400 Client Error while running CoreNLPParser
ehsong opened this issue · 2 comments
ehsong commented
I am applying the parser to a pandas dataframe using Python 3 with about 20K rows with the function parser = CoreNLPParser('http://localhost:9000')
and it works fine for about 2000 rows but after I get the 400 Client Error.
raise HTTPError(http_error_msg, response=self)
requests.exceptions.HTTPError: 400 Client Error: Bad Request for url: http://localhost:9000/?properties=%7B%22outputFormat%22%3A+%22json%22%2C+%22annotators%22%3A+%22tokenize%2Cssplit%22%7D
Is this happening because there are two many rows to go through? Should I try to cut up the dataframe? This also happened once only after 12 rows, and I added in the time.sleep() in the function to slow the process, but happening again...
My script looks like this:
def stanford_segmenter(text):
if len(text) > 0:
result = list(parser.tokenize(text))
else:
result = None
time.sleep(0.5)
return(result)
if __name__ == '__main__':
# from pycorenlp import StanfordCoreNLP
parser = CoreNLPParser('http://localhost:9000')
df = pd.read_csv('my_data.csv')
tqdm.pandas(desc="my bar!")
df['tokenized_text'] = df['full_text'].progress_apply(stanford_segmenter)
df.to_csv('final.csv')
AngledLuffa commented
You could run the server in a separate process or run it with the python
interface with be_quiet=False to see if it says anything. Maybe there's a
particular input it fails on.
…On Mon, Jul 17, 2023, 11:53 AM Esther E. Song ***@***.***> wrote:
I am applying the parser to a pandas dataframe with about 20K rows with
the function parser = CoreNLPParser('http://localhost:9000') and it works
fine for about 2000 rows but after I get the 400 Client Error.
raise HTTPError(http_error_msg, response=self)
requests.exceptions.HTTPError: 400 Client Error: Bad Request for url: http://localhost:9000/?properties=%7B%22outputFormat%22%3A+%22json%22%2C+%22annotators%22%3A+%22tokenize%2Cssplit%22%7D
Is this happening because there are two many rows to go through?

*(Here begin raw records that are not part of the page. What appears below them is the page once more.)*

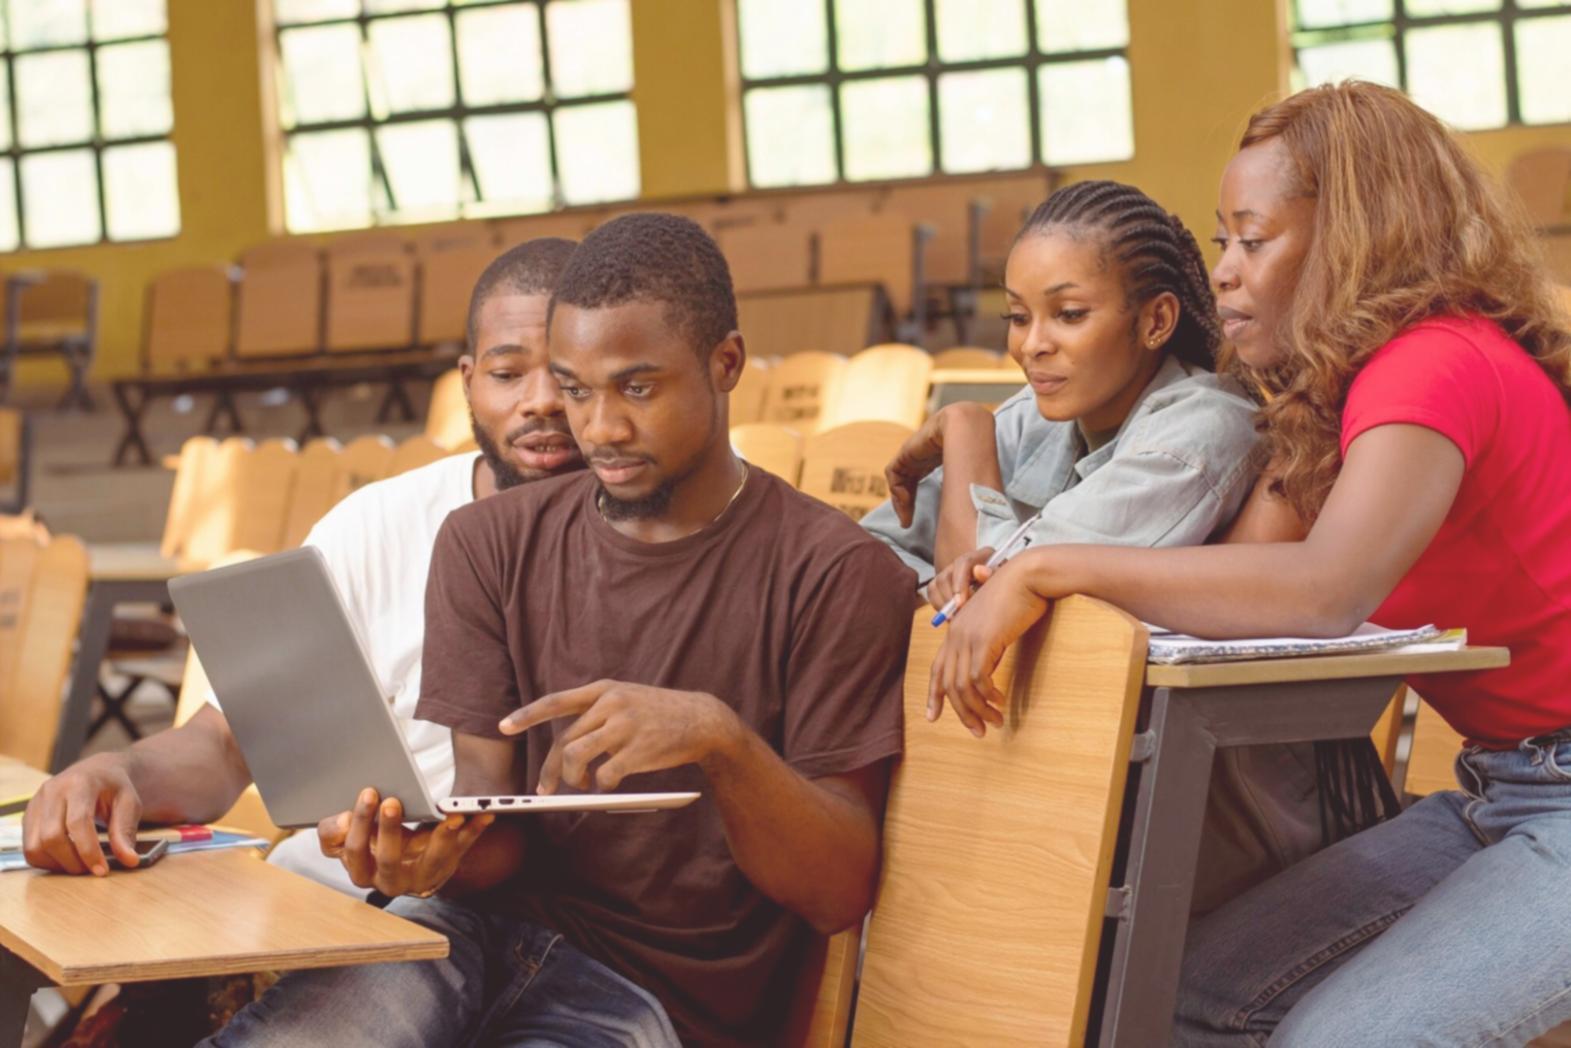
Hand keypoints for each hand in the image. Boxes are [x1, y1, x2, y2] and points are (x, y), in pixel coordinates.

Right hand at [22, 755, 141, 875]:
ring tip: (81, 864)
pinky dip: (46, 860)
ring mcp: (36, 803)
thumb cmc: (114, 787)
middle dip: (72, 861)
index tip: (101, 870)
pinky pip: (29, 848)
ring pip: (35, 846)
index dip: (88, 851)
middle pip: (51, 837)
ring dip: (58, 864)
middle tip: (92, 870)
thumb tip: (129, 860)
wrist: (96, 771)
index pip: (77, 822)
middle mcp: (52, 791)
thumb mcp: (129, 803)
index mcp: (79, 783)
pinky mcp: (28, 815)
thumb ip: (126, 831)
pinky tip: (66, 858)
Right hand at [318, 788, 492, 897]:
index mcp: (362, 872)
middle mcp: (390, 881)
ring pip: (433, 861)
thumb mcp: (347, 839)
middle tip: (391, 801)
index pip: (356, 851)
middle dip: (389, 830)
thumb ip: (335, 832)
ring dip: (443, 837)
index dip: (359, 824)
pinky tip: (484, 814)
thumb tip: (342, 822)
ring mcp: (422, 876)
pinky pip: (463, 849)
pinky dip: (474, 830)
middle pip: (388, 859)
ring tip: (450, 815)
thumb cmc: (371, 843)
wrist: (401, 861)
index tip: (368, 792)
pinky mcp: (447, 866)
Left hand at [499, 681, 741, 793]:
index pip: (556, 702)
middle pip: (565, 741)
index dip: (527, 715)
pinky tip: (610, 784)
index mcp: (604, 690)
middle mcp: (611, 704)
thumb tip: (567, 749)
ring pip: (578, 757)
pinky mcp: (638, 750)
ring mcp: (625, 727)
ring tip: (581, 785)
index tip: (504, 726)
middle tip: (547, 789)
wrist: (702, 719)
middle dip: (552, 770)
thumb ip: (597, 713)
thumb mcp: (627, 698)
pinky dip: (602, 785)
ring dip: (573, 778)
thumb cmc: (660, 714)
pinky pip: (605, 775)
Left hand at [885, 404, 994, 527]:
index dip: (912, 501)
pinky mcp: (905, 453)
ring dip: (900, 501)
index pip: (915, 481)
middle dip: (905, 505)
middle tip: (906, 523)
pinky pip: (893, 473)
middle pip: (905, 483)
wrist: (965, 428)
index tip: (913, 521)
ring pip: (898, 480)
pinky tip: (907, 501)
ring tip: (906, 519)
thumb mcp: (963, 474)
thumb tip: (961, 513)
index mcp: (930, 459)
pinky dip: (897, 489)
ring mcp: (911, 454)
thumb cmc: (972, 449)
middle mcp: (919, 457)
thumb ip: (957, 489)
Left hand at [927, 556, 1049, 738]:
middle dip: (961, 712)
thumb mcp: (996, 626)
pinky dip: (988, 695)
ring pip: (962, 686)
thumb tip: (985, 678)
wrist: (1028, 576)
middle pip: (948, 683)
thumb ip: (986, 650)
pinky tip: (1000, 702)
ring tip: (995, 722)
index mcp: (956, 630)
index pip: (937, 668)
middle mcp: (956, 634)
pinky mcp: (984, 640)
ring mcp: (967, 637)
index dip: (934, 695)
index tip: (933, 717)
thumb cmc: (1017, 597)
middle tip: (979, 732)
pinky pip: (978, 678)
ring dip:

Should I
try to cut up the dataframe?
My script looks like this:
def stanford_segmenter(text):
if len(text) > 0:
result = list(parser.tokenize(text))
else:
result = None
time.sleep(0.5)
return(result)
if __name__ == '__main__':
# from pycorenlp import StanfordCoreNLP
parser = CoreNLPParser('http://localhost:9000')
df = pd.read_csv('my_data.csv')
tqdm.pandas(desc="my bar!")
df['tokenized_text'] = df['full_text'].progress_apply(stanford_segmenter)
df.to_csv('final.csv')
—
Reply to this email directly, view it on GitHub
<#1376>, or unsubscribe
<https://github.com/notifications/unsubscribe-auth/AA2AYWLALY7YW2MVCADV6L3XQWC2XANCNFSM6AAAAAA2NLA3HA>
.
You are receiving this because you are subscribed to this thread.Message
ID: ***@***.***>
ehsong commented
@AngledLuffa Thank you for the comment. I found that the problem was an exceptionally long text in the data set - once it was removed I didn't get the error any more.